That sounds counterintuitive. When we say a model “supports 1M context,” we naturally picture a bigger input box. More room means more documents fit, and the problem seems solved. But the hard part of long context isn’t capacity — it’s marginal cost: every generation step must carry the entire history forward.

For autoregressive models, history enters the context and keeps participating in generation. Every new token the model generates must draw on the prior state. The longer the context, the heavier that state. If an Agent generates thousands or tens of thousands of tokens, this cost shifts from a one-time admission fee to a toll paid at every step.

So the right question for DeepSeek‑V4’s 1M context is not “can it fit one million tokens?” The more important question is:

How are those one million tokens stored, retrieved, and read at each generation step without grinding the system to a halt?

The official technical report is direct about the numbers: the DeepSeek‑V4 series includes V4‑Pro and V4‑Flash, both supporting 1M token context. V4‑Pro has 1.6T total parameters with 49B activated; V4‑Flash has 284B total parameters with 13B activated. DeepSeek’s release page and NVIDIA’s technical blog list the same specs. (DeepSeek API Docs)(NVIDIA Developer)

At 1M context, the report claims V4‑Pro’s per-token inference FLOPs are only 27% of V3.2’s, and its KV cache is only 10%; V4‑Flash drops further to 10% FLOPs and 7% KV cache. These numbers come from DeepSeek’s technical report and Hugging Face’s public analysis — public materials rather than third-party reproductions — but they clearly signal V4’s design priority: making million-token context a genuinely usable system capability for Agent tasks. (DeepSeek-AI)(Hugging Face)

This first article covers only V4’s first hidden thread: memory.

“Memory” here means both the attention mechanism and the execution path. The memory cost of long-context Agents has at least two layers: how history is stored and retrieved, and how MoE communication and computation avoid waiting on each other as each output token passes through the MoE layers. The former explains SWA, CSA, and HCA; the latter explains why MoE wave scheduling belongs in this memory article.

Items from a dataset
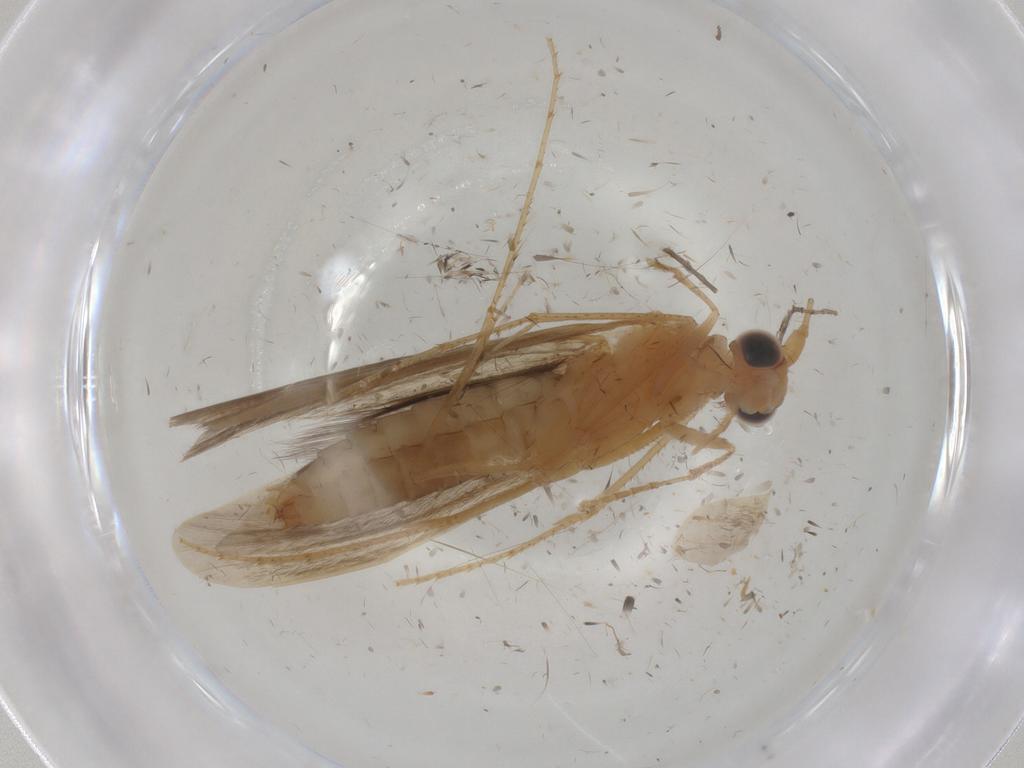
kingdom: Animalia
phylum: Arthropoda
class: Insecta
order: Trichoptera
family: Leptoceridae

**WHAT THE TASK ASKS**
Copy out the passage of the long-context text that begins at "That sounds counterintuitive." and stops after "entire history forward.", changing "input box" to "prompt field".

**THE REPLY**
That sounds counterintuitive. When we say a model “supports 1M context,” we naturally picture a bigger prompt field. More room means more documents fit, and the problem seems solved. But the hard part of long context isn’t capacity — it’s marginal cost: every generation step must carry the entire history forward.